Türkiye’nin millî muharip uçağı olan ve TUSAŞ tarafından üretilen KAAN, ilk uçuşunda uçuş takımlarını havadayken de kapatmadı. Peki neden?
TUSAŞ KAAN bugün Türkiye’nin gündemindeydi. Yerli muharip uçağımız bugün ilk defa havalandı. 13 dakika boyunca havada kalan KAAN, bu süreçte 230 knot (426 kilometre) hıza ve 8000 feet (2.438 kilometre) irtifaya ulaştı. 2028 yılında envantere gireceği açıklanan uçağın testleri de devam edecek.
KAAN’ın kameralara yansıyan görüntülerinde dikkat çeken bir nokta vardı: Uçağın iniş takımları, uçak havadayken bile kapatılmadı. Bu alışılmadık görüntü, pek çok kişinin ilgisini çekti. Öncelikle belirtelim ki bu durum oldukça normal, uçakta bir arıza ya da pilotaj açısından bir sorun yok.
KAAN’ın ilk uçuş videosu:
Uçuş testlerinde tekerleklerin açık olması sıradan bir uygulama.
Üretilen bütün uçaklar önce bir deneme uçuşu yaparlar. “Maiden Flight” adı verilen bu uçuşlar, özünde uçağın gerekli şekilde uçup uçamadığını test etmek için yapılır. Yalpalama var mı, kontroller düzgün çalışıyor mu, araç doğru tepki veriyor mu? Bu soruların cevapları bu ilk uçuşta aranır.
Bu ilk uçuşların süresi de genelde oldukça kısadır. Uçakların kalkıştan sonra belirli bir yükseklikte iniş takımlarını kapatmaları, inerken de belirli bir noktadan önce açmaları gerekiyor. Yani iniş takımlarının kapalı kalması gereken süre çok da uzun değil.
Ayrıca test pilotları, iniş takımları açık konumdayken uçağın nasıl davrandığına ve göstergelerin doğru çalışıp çalışmadığına bakarlar. Göstergenizin doğru çalışmadığını, üzerine inebileceğiniz tekerlekler varken öğrenmeniz her zaman için daha iyidir. Bu da bizi bir sonraki noktaya getiriyor.

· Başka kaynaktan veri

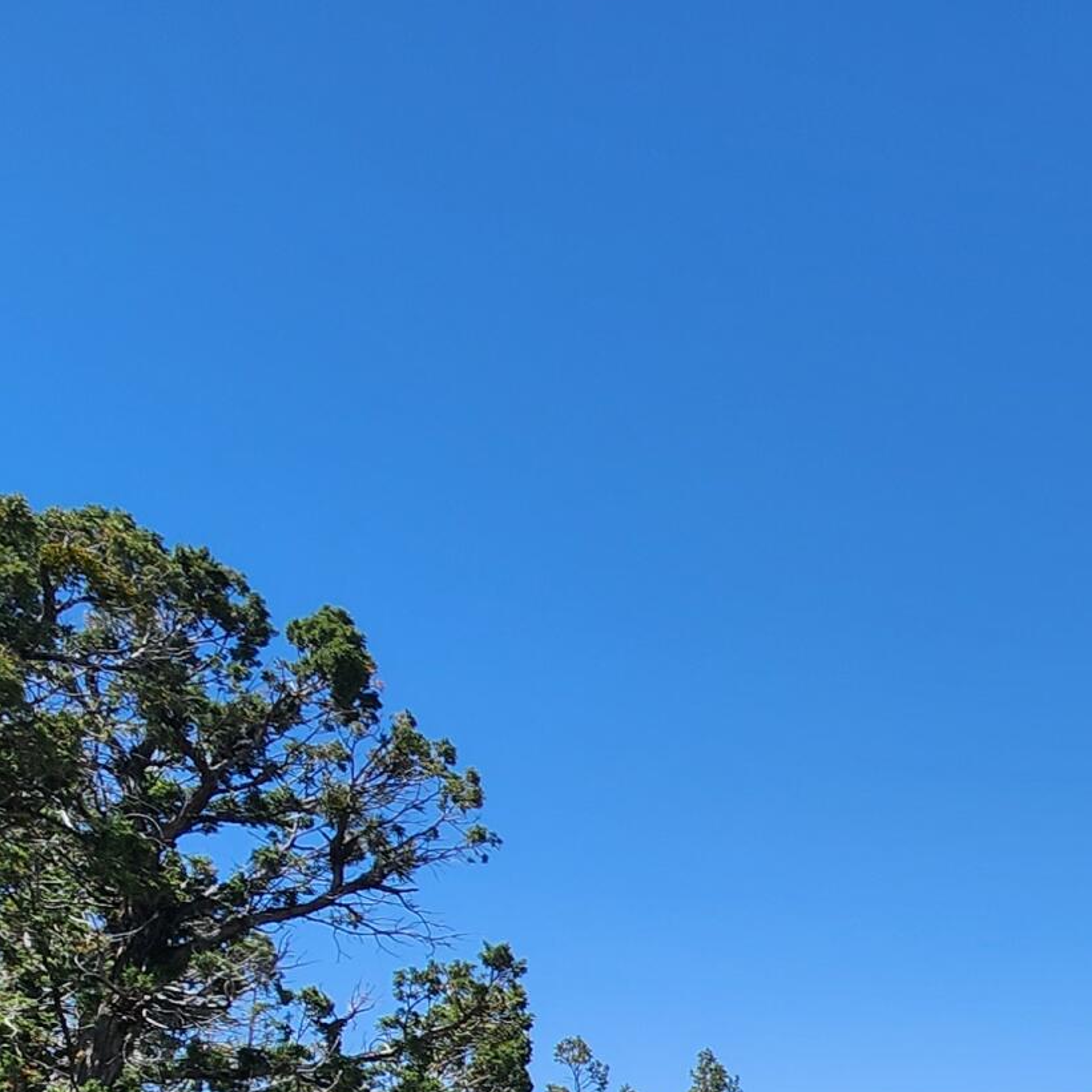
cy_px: 1390
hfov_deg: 29.0
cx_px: 1547
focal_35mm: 42
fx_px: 1499
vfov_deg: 31.6
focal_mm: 2.2
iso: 50
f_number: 2.2
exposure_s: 1/1780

Denetlenecek şey iniş takımları değil.
Uçakların iniş takımları, başlı başlarına oldukça karmaşık sistemlerdir ve ayrı olarak test edilirler. Uçuş testlerinde test edilen nokta iniş takımları değildir, aracın havadaki hareketidir. Bu noktada, özünde iktisadi bir fikir olan Ockham’ın Usturası kavramı devreye girer. Özünde bu teori, karmaşık olan alternatifler içerisinde en basitini seçmeye odaklanır. Genelde “En basit açıklama genelde doğrudur.” gibi görülen bu kavram, özünde farklı modeller arasında en basite ve en az detay barındırana odaklanmayı gerektirir. Ockham bir iktisadi ve idari bilimler fakültesi mezunu değil, filozoftur ve fikirleri iktisat dışı alanlarda da kullanılmaktadır.
Bu tür testlerde de sistem karmaşıklığını en alt seviyeye indirmek ve farklı sistemlerden gelen komplikasyonlar ihtimalini azaltmak için iniş takımları gibi sistemler çalıştırılmaz. Sonuçta o parçalar da daha tam olarak testleri bitmemiş parçalar olduğu için, risk ihtimalini arttırırlar. Risk yönetimi gereği o anda, birkaç dakika için iniş takımları kapatılıp açılmaz. Kaldı ki olası risklere karşı bu takımlar kısmen koruma sağlarlar, takımları kullanamadıkları durumda uçakları gövde üzerine indirmeleri gerekir.
Başka uçakların ilk uçuşlarına da bakalım:
Öncelikle tarihin en ünlü savaş uçakları arasında yer alan F-16’nın uçuşunu izleyelim:
Şurada da bir Boeing 747’nin ilk uçuşu var:
Bir de Airbus A350-1000 görelim, daha modern zamanlardan:
Bu videolara baktığımızda hiçbir uçağın tekerleklerini yukarı çekmediklerini görüyoruz. Bir diğer dikkat çekici nokta da KAAN’ın, ilk uçuşu için oldukça iyi performans gösterdiği. Henüz geliştirme aşamasında olan uçağın arkasındaki TUSAŞ’ın daha önce de sayılı F-16 bakım-onarım merkezleri arasında yer almasının getirdiği hazırbulunmuşluğun etkisi göze çarpıyor.
Ulu önderimizin de dediği gibi, “istikbal göklerdedir!”